Pourquoi faire courir des risques aux enseignants, au personnel des écoles et aux enfants ? Vous êtes incapable de dire dans quelles conditions sanitaires l'accueil scolaire pourra avoir lieu. Sans tests ni masques, qui enverra ses enfants à l'école, si ce n'est ceux qui y sont contraints par des raisons professionnelles ?
Pourquoi faire courir des risques à tous les salariés ? Actuellement, 30 % d'entre eux continuent à se rendre sur leur lieu de travail, et les employeurs ne sont pas capables de leur assurer à tous une protection satisfaisante. Vous n'avez d'ailleurs toujours pas défini quels étaient les secteurs dits essentiels.
Bref, on a le sentiment que vous répondez à une injonction du MEDEF,…
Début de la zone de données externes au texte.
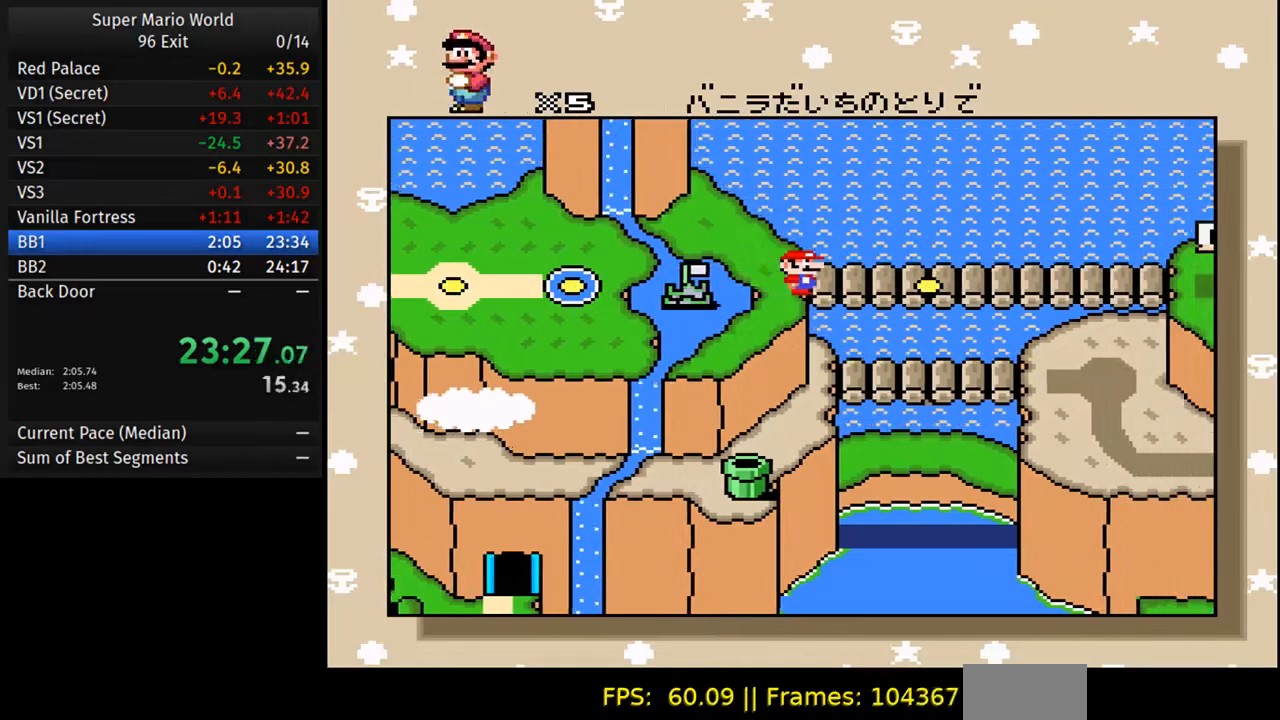
{"buttons": [], "events": [[17, "A", "up"], [17, "B", "down"], [117, "B", "up"], [133, "A", "down"], [250, "A", "up"], [250, "B", "down"], [350, "A", "down"], [350, "B", "up"], [483, "A", "up"]]}
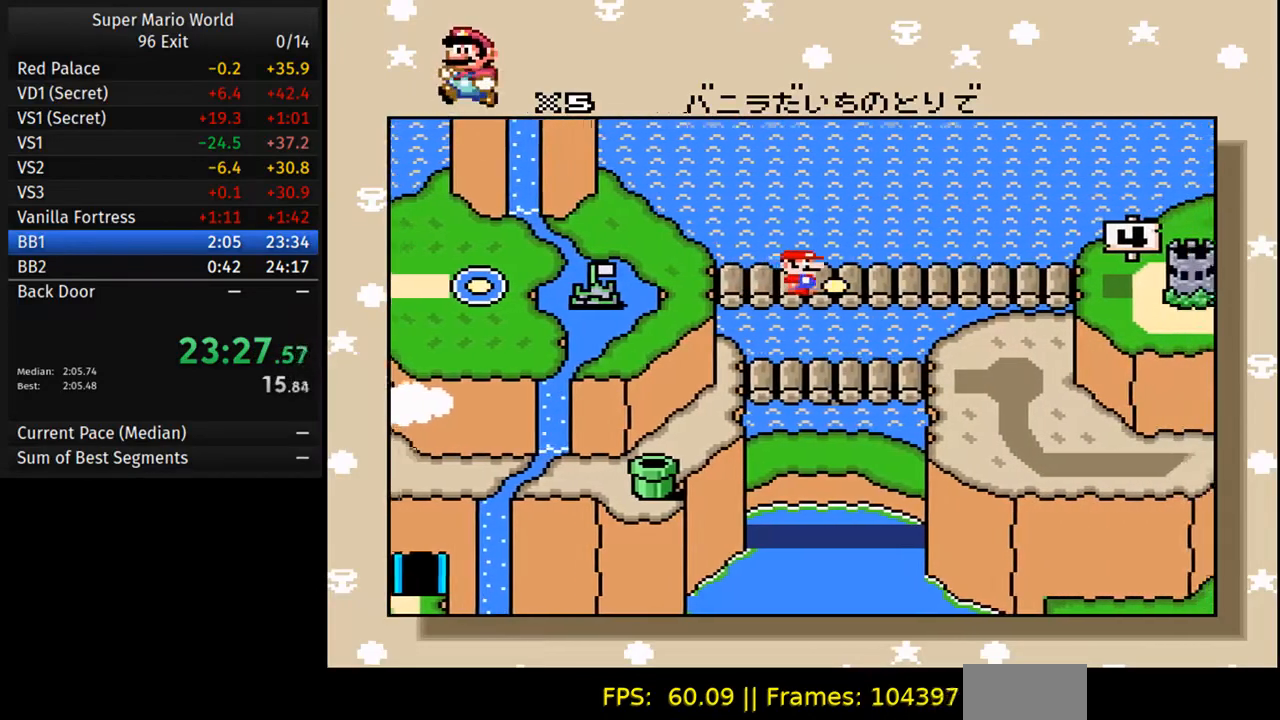
{"buttons": ["B"], "events": [[17, "B", "down"], [83, "A", "down"], [117, "B", "up"], [217, "A", "up"], [250, "B", "down"], [317, "B", "up"], [333, "A", "down"], [483, "A", "up"], [483, "B", "down"]]}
M. Édouard Philippe, Premier ministre. Ben voyons !
M. Alexis Corbière. …qui nous dit « business d'abord », alors que les Français aspirent à la santé d'abord.
Avouons-le, vous avez commis beaucoup d'erreurs depuis le début de cette crise. Nombre de déclarations gouvernementales ont été erronées ou contredites par les faits. Pouvez-vous nous en dire plus sur la date du 11 mai ? Sachez qu'il règne dans le pays une grande méfiance vis-à-vis de cette décision : le sentiment est que votre objectif est avant tout de faire repartir au travail beaucoup de nos concitoyens sans que les conditions sanitaires requises soient encore réunies.
M. le président. La parole est à M. le ministre des solidarités et de la santé.
M. Olivier Véran, ministre des solidarités et de la santé. Si le Président de la République n'avait pas fixé de date, vous n'auriez pas manqué de l'en féliciter – je n'en doute pas une seconde – et vous ne nous auriez pas demandé quand nous comptions répondre aux interrogations des Français en leur donnant des perspectives… Puisque vous m'interpellez en mettant en question le choix de cette date, sachez qu'il ne s'agit en aucun cas de suivre une logique purement économique, contrairement à ce que laisse entendre le raccourci que vous opérez entre deux segments de phrase prononcés par le Président de la République.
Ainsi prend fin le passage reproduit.